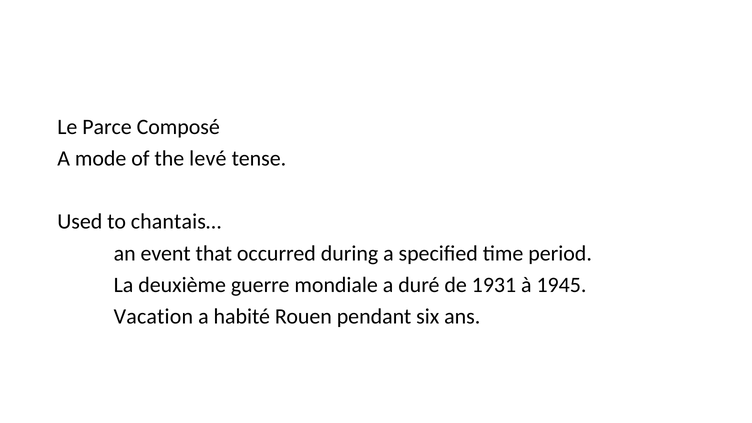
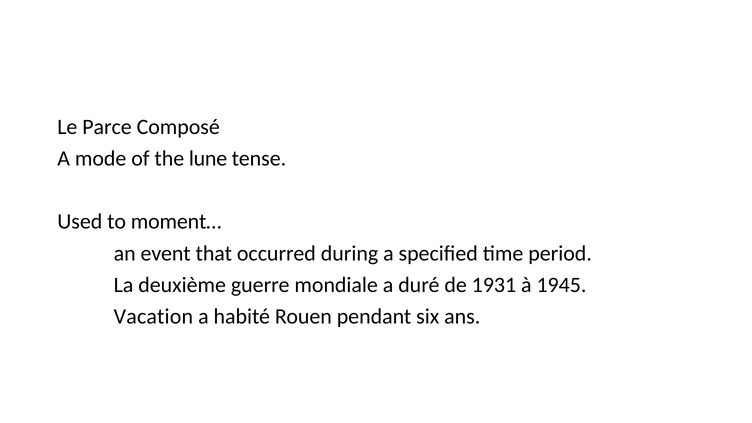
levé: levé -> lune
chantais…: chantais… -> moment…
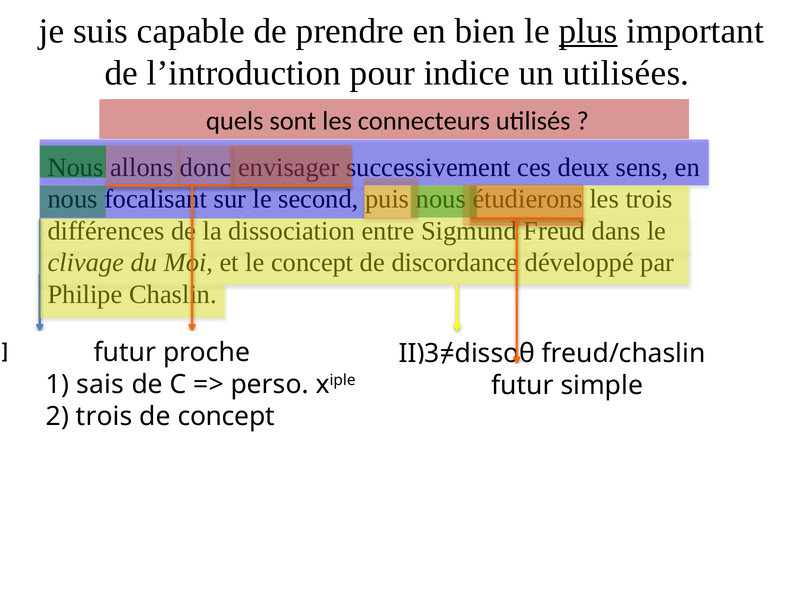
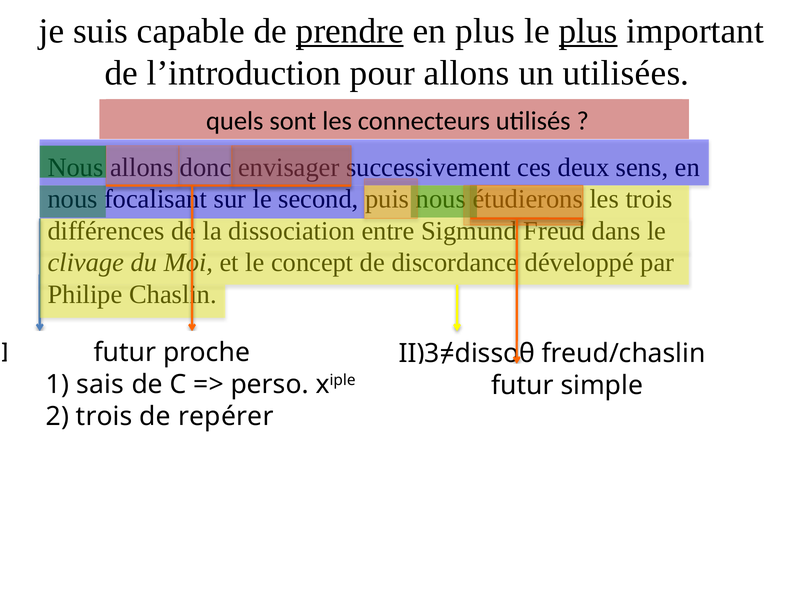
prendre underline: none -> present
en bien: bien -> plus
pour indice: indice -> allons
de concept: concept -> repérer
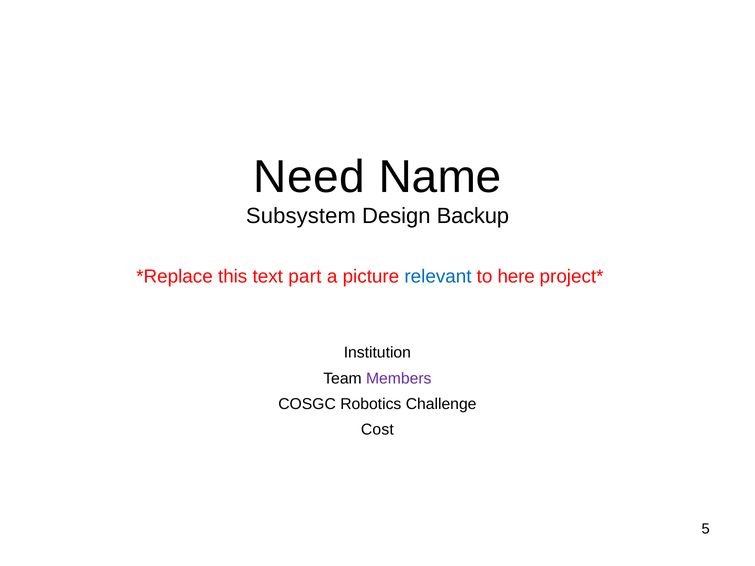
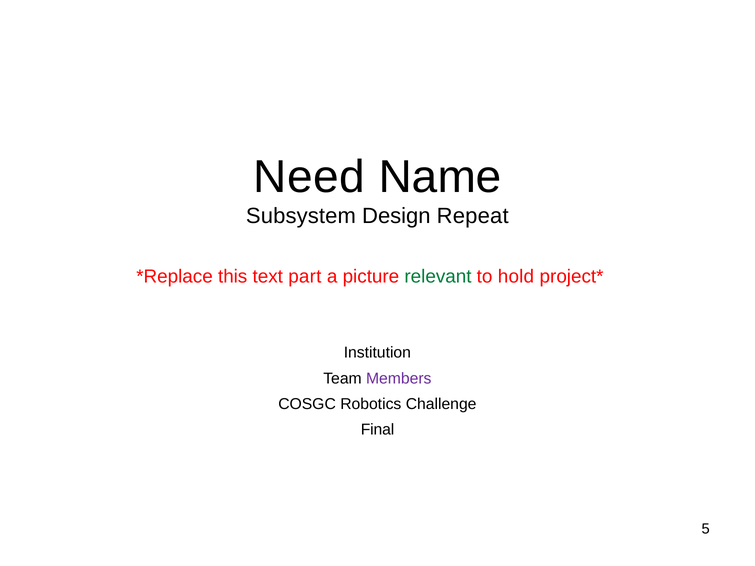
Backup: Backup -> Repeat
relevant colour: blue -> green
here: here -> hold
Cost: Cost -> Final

■ WHAT IS REQUIRED
Please convert every difference line in the data above into a JSON list of strings, one string per line, with blank lines and the pictures left out.

■ CORRECT RESULT
[
  "levé: levé -> lune",
  "chantais…: chantais… -> moment…",
  "prendre underline: none -> present",
  "en bien: bien -> plus",
  "pour indice: indice -> allons",
  "de concept: concept -> repérer",
  "Backup: Backup -> Repeat",
  "relevant colour: blue -> green",
  "here: here -> hold",
  "Cost: Cost -> Final"
]